*Directions for this task:*
Continue the Arsenal–Schalke match report below, picking up after its final sentence.

*Excerpted text:*
..........

I’m sure I heard “Yellow submarine” as well as “Roll out the barrel” being sung by them, however by the time I thought I heard them singing a Bananarama song it became clear they must have been Schalke’s own team songs. There were the noisiest away fans I’d seen in many a year and you have to respect them for that.
For Arsenal it was Gervinho who was the focal point of the front three (Podolski and Cazorla being the other two) with the midfield three of Arteta, Coquelin and Ramsey playing in front of a back four of Jenko, BFG, the skipper and Santos.
The game started evenly with there being attacking intent being shown by both sides and both sides suffering from “sideways-itis” in the final third. It was refreshing to see an away side not being defensive and coming at Arsenal which offered up space in the midfield – there was no hint of Schalke adopting a Chelsea like approach or “Parken der busse” in midfield.

..........

(Saved entries)
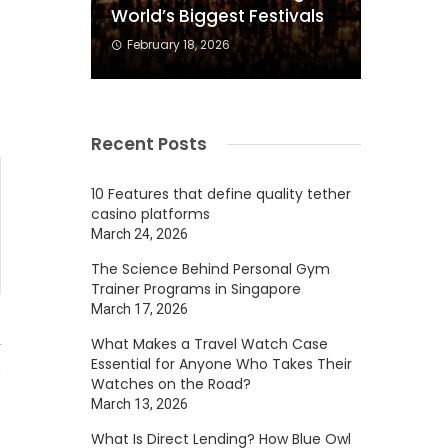
World’s Biggest Festivals
s
February 18, 2026
Recent Posts
10 Features that define quality tether
casino platforms
March 24, 2026
The Science Behind Personal Gym
Trainer Programs in Singapore
March 17, 2026
What Makes a Travel Watch Case
4
Essential for Anyone Who Takes Their
Watches on the Road?
March 13, 2026
What Is Direct Lending? How Blue Owl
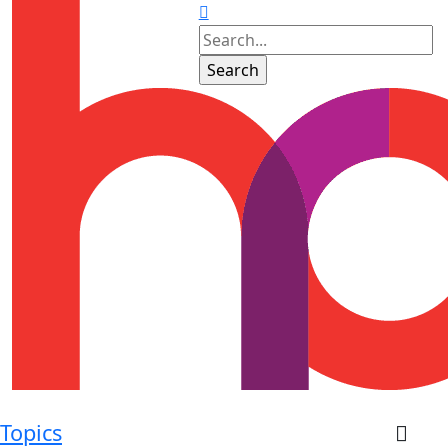
Topics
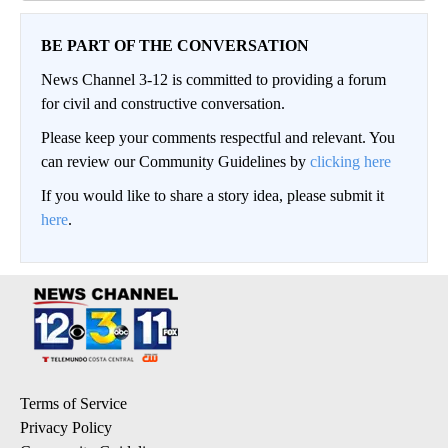
BE PART OF THE CONVERSATION
News Channel 3-12 is committed to providing a forum
for civil and constructive conversation.
Please keep your comments respectful and relevant. You
can review our Community Guidelines by
clicking here
If you would like to share a story idea, please submit it
here
.
Terms of Service
Privacy Policy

..........

*Response box:*
Huntelaar was barely noticeable in the first half and Afellay showed his Barca credentials with an appalling dive that earned him a yellow card for simulation, although the there was a sharp intake of breath in Ashburton Grove as the referees decided on the initial penalty claim.
For arsenal while Gervinho seemed to be trying when he did receive the ball he was often isolated and therefore had few options – overall the lack of off the ball movement from Arsenal was disconcerting. When Gervinho did get to fire a cross into the danger zone there was no one there to tuck in what would have been a tap in.
There were few real chances in the first half for either side and the home crowd seemed reasonably happy to go in at nil nil.
The second half showed little change from the first and the weaknesses in the Arsenal game were becoming more noticeable as the team seemed to show their lack of confidence by a reluctance to venture forward and support attacks, except for one player who shouldn’t have been doing that – Santos.
Where I was sitting the Schalke right winger was running towards me, terrorising Santos and exploiting his positional indiscipline. It was an obvious tactic given to the Schalke forwards to pick away at Arsenals biggest weakness, namely their left flank.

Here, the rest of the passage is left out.